First time buyers in both the UK and Ireland are suffering similar effects of the financial crisis but, in the past decade, they have also undergone vastly different experiences, due to migration and other demographic changes affecting their respective countries, and severity of the housing market correction.

These are the findings of a joint research report published by UK Finance and the Banking and Payments Federation Ireland (BPFI). The report, UK and Irish Housing Markets: A First-Time Buyer Perspective, argues that the financial crisis produced similar, and well-documented, adverse effects on housing and mortgage markets.

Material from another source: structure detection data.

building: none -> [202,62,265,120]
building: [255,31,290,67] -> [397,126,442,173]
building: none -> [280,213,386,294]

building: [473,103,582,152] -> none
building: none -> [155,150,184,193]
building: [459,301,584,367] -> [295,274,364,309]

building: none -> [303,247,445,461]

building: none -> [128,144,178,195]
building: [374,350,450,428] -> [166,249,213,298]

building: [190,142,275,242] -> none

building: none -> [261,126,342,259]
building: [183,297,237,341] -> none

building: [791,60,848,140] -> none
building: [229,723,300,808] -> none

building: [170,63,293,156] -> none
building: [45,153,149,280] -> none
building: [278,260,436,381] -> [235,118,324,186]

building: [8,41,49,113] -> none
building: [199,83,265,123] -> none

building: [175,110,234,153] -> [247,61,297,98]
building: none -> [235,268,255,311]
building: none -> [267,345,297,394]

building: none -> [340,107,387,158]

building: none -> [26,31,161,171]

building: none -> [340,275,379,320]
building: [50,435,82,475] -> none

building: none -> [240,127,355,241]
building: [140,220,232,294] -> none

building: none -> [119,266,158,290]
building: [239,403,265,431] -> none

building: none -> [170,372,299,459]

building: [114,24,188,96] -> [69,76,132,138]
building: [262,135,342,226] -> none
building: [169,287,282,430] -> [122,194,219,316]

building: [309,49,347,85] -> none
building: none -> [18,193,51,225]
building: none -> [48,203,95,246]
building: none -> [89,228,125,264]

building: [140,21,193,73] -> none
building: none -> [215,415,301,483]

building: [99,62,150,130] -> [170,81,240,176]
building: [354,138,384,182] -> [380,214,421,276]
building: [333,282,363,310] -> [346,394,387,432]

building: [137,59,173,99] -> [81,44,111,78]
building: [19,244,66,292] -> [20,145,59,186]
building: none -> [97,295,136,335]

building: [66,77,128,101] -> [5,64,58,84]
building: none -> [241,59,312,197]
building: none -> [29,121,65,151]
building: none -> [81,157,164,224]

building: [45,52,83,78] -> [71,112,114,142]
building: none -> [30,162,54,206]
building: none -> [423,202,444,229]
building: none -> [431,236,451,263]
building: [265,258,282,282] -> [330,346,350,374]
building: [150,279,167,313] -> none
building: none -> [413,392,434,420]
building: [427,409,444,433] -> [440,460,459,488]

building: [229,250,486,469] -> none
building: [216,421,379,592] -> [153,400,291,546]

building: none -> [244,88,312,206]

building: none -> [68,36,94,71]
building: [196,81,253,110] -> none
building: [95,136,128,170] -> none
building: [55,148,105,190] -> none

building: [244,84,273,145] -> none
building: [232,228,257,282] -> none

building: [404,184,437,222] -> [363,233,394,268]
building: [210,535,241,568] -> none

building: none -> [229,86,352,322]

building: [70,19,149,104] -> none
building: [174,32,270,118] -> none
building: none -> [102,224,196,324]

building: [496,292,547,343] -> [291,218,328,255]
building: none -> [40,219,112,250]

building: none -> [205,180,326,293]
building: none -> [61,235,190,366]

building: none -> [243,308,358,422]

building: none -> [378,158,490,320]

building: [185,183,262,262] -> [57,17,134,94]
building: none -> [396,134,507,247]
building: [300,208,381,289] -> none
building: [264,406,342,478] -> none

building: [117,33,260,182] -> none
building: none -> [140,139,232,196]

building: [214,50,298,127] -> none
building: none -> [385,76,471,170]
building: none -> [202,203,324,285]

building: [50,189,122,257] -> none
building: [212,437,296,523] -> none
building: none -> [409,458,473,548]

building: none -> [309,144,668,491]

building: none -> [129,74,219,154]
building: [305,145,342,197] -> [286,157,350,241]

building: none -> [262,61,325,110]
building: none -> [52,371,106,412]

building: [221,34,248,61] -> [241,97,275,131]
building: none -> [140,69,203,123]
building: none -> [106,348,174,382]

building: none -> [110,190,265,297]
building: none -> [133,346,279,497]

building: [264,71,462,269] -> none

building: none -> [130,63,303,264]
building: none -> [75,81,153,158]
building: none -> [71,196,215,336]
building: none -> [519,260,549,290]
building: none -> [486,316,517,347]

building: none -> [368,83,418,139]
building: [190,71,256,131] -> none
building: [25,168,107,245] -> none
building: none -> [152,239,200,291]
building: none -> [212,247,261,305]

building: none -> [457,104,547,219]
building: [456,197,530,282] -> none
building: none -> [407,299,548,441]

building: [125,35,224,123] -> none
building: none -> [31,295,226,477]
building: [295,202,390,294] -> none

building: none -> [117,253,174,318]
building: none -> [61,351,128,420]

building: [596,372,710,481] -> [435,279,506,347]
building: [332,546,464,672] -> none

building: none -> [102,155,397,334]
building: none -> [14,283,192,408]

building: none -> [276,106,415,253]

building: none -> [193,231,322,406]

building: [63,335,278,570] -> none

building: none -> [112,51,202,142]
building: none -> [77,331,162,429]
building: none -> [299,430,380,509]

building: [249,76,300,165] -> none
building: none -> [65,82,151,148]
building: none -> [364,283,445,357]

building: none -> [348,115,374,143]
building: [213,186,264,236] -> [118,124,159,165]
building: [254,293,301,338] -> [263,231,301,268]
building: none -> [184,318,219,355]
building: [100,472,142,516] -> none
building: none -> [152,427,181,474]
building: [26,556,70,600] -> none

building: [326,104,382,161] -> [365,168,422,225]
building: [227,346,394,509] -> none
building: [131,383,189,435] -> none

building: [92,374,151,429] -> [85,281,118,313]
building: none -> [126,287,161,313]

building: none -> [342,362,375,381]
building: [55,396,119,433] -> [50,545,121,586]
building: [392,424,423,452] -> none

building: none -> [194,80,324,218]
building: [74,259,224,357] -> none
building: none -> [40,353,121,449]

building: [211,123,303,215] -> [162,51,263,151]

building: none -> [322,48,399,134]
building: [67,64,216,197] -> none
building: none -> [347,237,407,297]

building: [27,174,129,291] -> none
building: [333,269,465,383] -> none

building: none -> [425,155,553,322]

New Report Compares First Time Buyers in the UK to Ireland

Each country has also experienced continuing tensions between Government schemes seeking to promote activity in the housing market and regulatory intervention intended to ensure that the market remains sustainable.

The research provides the first detailed comparison of the UK and Irish mortgage markets, and uses detailed loan-level data from UK Finance and the BPFI to profile first time buyer borrowers in the two markets.

A common challenge in both countries is a continuing shortage of housing supply. But, despite this, first time buyer activity has been growing since 2011 in the UK and since 2013 in Ireland.

First time buyers remain vital to the health of the wider housing market. As well as continuing to sustain homeownership, they provide liquidity in the market, and enable existing homeowners to move and create housing chains.

Recent developments affecting first time buyers in the UK and Ireland include:

  • Demographic factors that have implications for the scale and nature of housing demand, with older people accounting for a growing share of the population, and major life events prompting household formation – particularly marriage and childbirth – occurring later in life.
  • The failure of housing supply to keep pace with demand, with housebuilding and sales activity still recovering from the collapse at the end of the last decade.
  • Changing lender risk appetites and practices after 2009, and tighter mortgage regulation to reduce demand and limit lenders’ exposure to losses from 2014.
  • A lack of liquidity in the housing market resulting from some existing homeowners being unable or unwilling to move.
  • Government housing schemes to support supply, although these schemes have more explicitly targeted first time buyers in Ireland than in the UK.

Key findings from the loan data include:

  • The age distribution of first time buyers in the UK remained broadly unchanged between 2004-16, while, in Ireland, there has been a large fall in the number of young first time buyers.
  • First time buyers in the UK have extended average mortgage terms since the financial crisis but, in Ireland, terms have tightened.
  • High loan-to-value (LTV) borrowing – 95% and above – continues to be largely absent from both markets.
  • There is evidence of loans bunching just below macro-prudential limits on loan-to-income (LTI) in both countries – 90% LTV and 3.5 LTI in Ireland, and 4.5 LTI in the UK – with lending above the limits imposed by regulation falling.
  • Higher LTI borrowing was focused in the capital cities of London and Dublin, where, of course, house prices are higher.

Another challenge is that the shortage of housing supply in both the UK and Ireland means that prospective first time buyers are also potentially competing for properties with movers who have acquired housing equity and private landlords, but creating a favourable environment for first time buyers must also mean addressing the needs of other purchasers and households in general.

Are you surprised by the differences between the UK and Ireland?